The Year of Ponzi Schemes Ushers In Tighter Regulation

By Antonio Perez
Antonio Perez
Antonio Perez
January 4, 2010 Updated: October 1, 2015

Financier and fraudster Bernie Madoff was the worst but far from the only Ponzi purveyor nabbed in 2009. (Chris Hondros/Getty Images)
Financier and fraudster Bernie Madoff was the worst but far from the only Ponzi purveyor nabbed in 2009. (Chris Hondros/Getty Images)
NEW YORK—2009 may go down in the annals of business notoriety as the “Year of Ponzi schemes.”

In early 2009, Bernie Madoff’s $65 billion Ponzi scheme unraveled to a world in disbelief. The former Chairman of the NASDAQ stock exchange in March pleaded guilty to defrauding investors and turning his asset management business Bernard L. Madoff Investment Securities into one giant Ponzi scheme.

In total, the $65 billion in fabricated gains were the largest investor fraud in history, and Madoff is currently in prison serving a 150-year sentence.

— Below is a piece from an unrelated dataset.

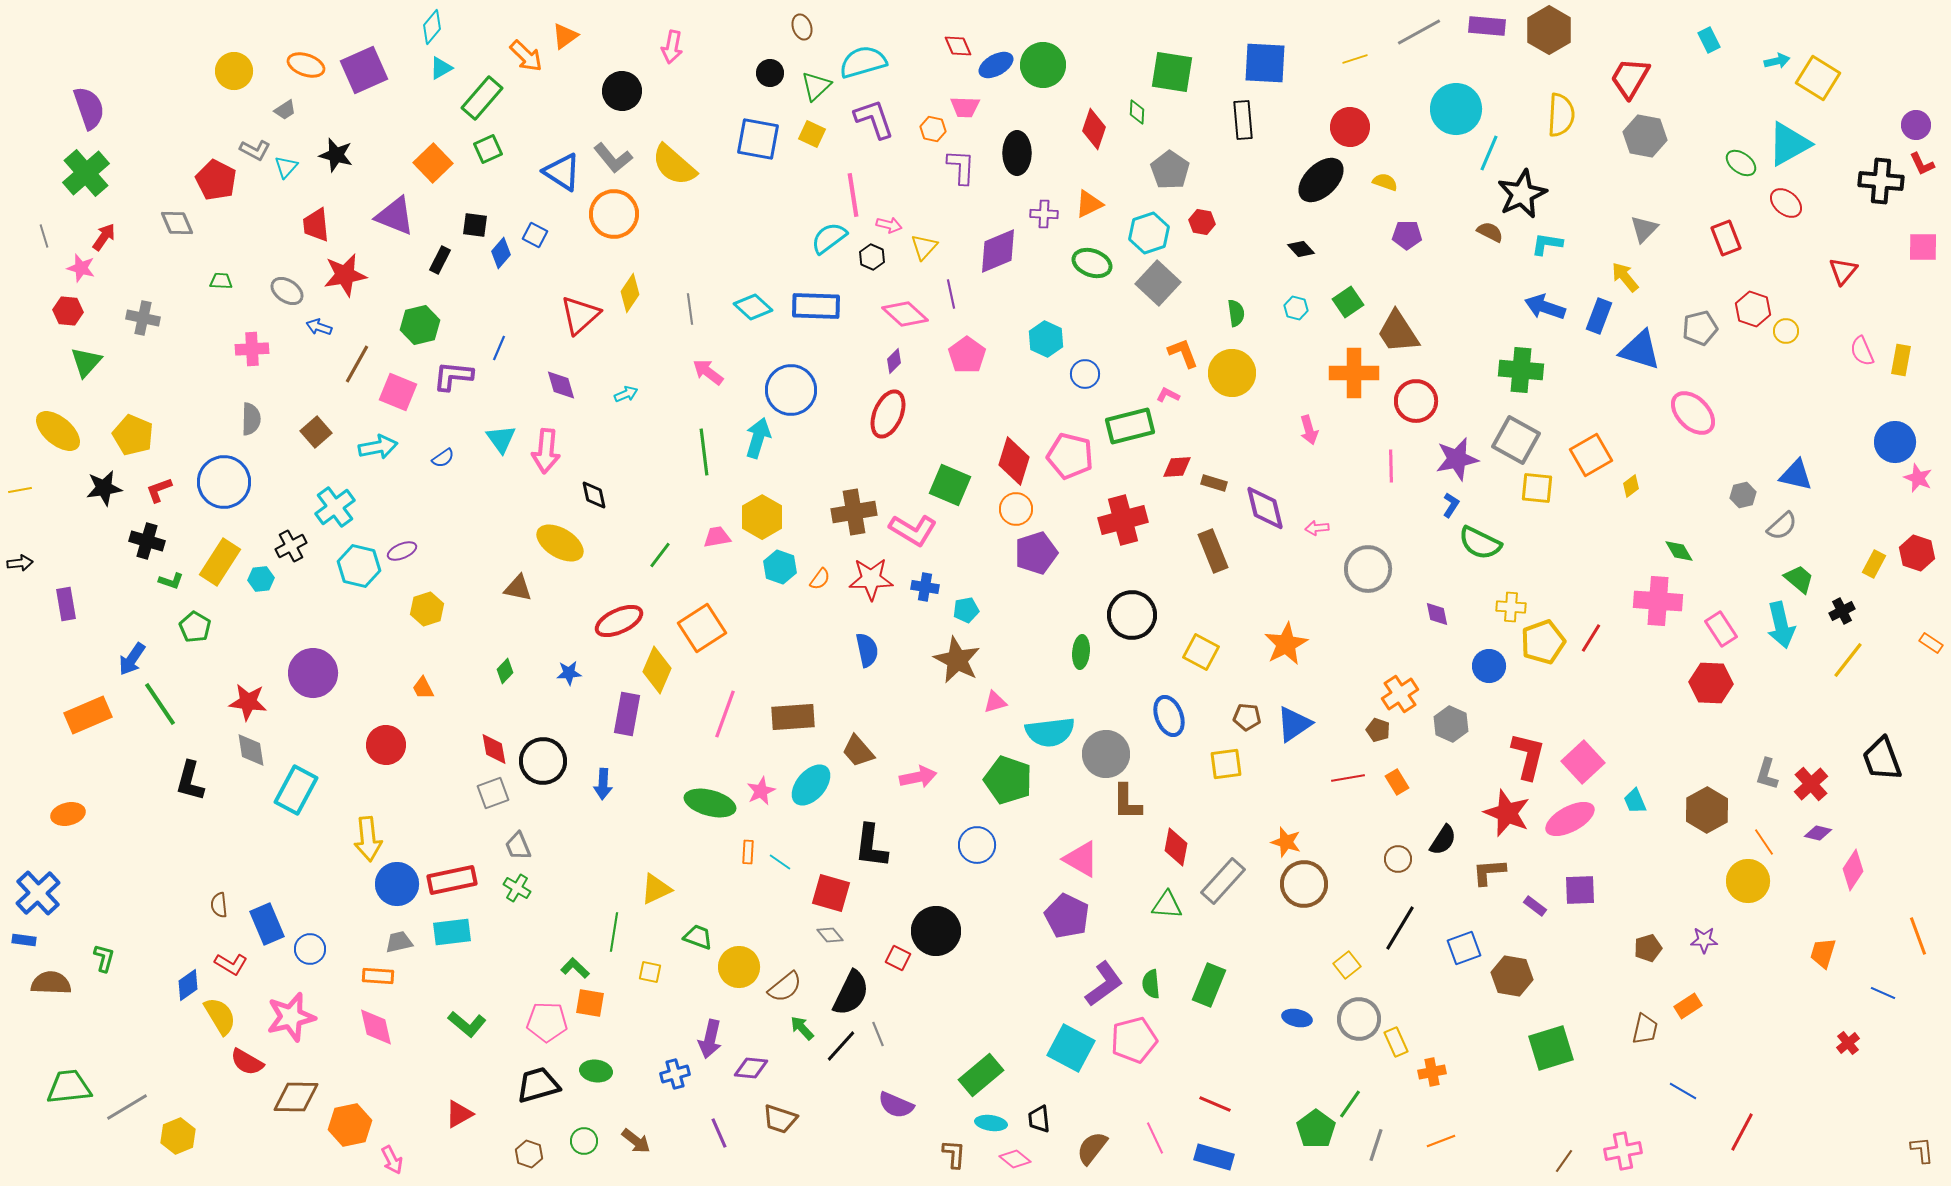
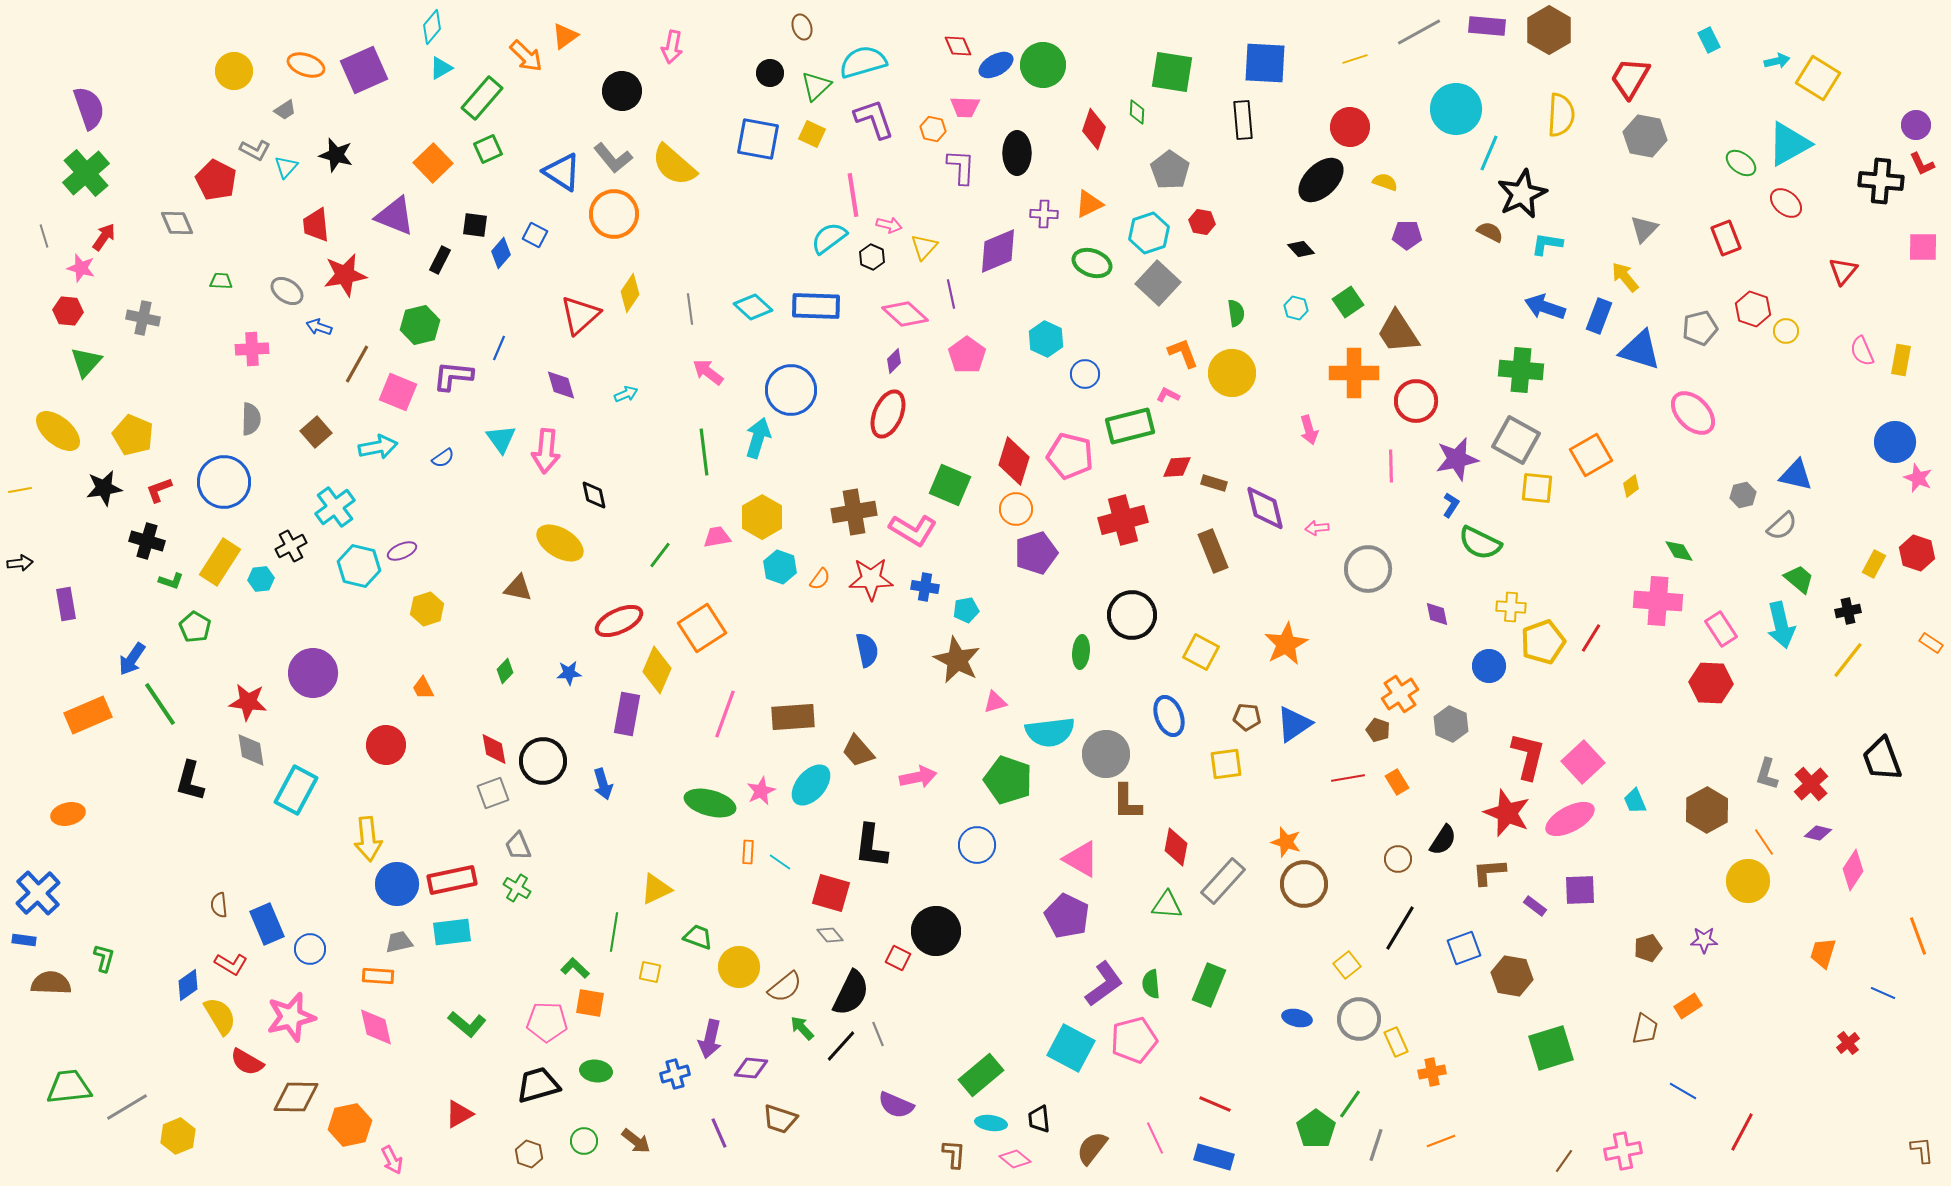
black cross at (1842, 611): moved 6 px right; rotated 15 degrees clockwise
blue arrow at (603, 784): rotated 20 degrees counterclockwise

But that’s not all. Sir Allen Stanford, a Texas billionaire, was arrested last summer on charges of inventing an $8 billion pyramid scheme. His Stanford International Bank, an offshore holding company based in Antigua, allegedly sold more than $7 billion in CDs to unsuspecting depositors, promising sky-high interest rates.

In addition, Stanford will stand trial for bribing Antiguan finance officials.

Another prominent fraud involves Tom Petters, CEO of the Minneapolis-based Petters Group Worldwide LLC. Petters was convicted on Dec. 2 of carrying out a $3.65 billion Ponzi scheme.

Petters was guilty of wire and mail fraud, as well as money laundering. According to reports, Petters falsified documents to obtain huge loans to support his scam and his venture, which employed more than 2,000 people.

House of Cards

So why were so many frauds uncovered in 2009? The answer lies in that Ponzi schemes require new investors to fund old ones, and as the global recession hit, more investors than usual sought to withdraw their funds.

During boom years, investors have little use for their savings. But during a recession as money is drawn and no new investors can be found, Ponzi schemes are often uncovered.

"I think this has been an incredibly difficult year," former U.S. Securities and Exchange Commision (SEC) Chairman Harvey Pitt told Reuters Television. "We've seen a lot of financial scandals, a great deal of misconduct, an economic meltdown and a concerted push now for meaningful regulatory reform."

In total, the SEC filed 664 civil complaints in 2009 against alleged fraudsters. In 2009, more than 150 Ponzi schemes collapsed, compared to about 40 in 2008, according to the AP’s examination of court records and FBI filings.

And that will heighten regulators’ vigilance against fraud schemes in 2010.

On Dec. 16, 2009, the SEC installed new rules for money managers—investment managers will require surprise inspections by the SEC. The ruling comes more than a year after Madoff admitted to his sons that his business is “one big lie.”

Mary Schapiro, current Chair of the SEC, said in a December meeting that the new guidelines came about from “the Madoff Ponzi scheme and other frauds in which investor assets were misappropriated by investment advisers. Such frauds have caused investors to question whether their assets are safe when they entrust them to an investment adviser.”

Previously, the SEC was criticized for not reining in Madoff earlier, despite several leads and tips that the SEC received but ultimately dismissed in prior years.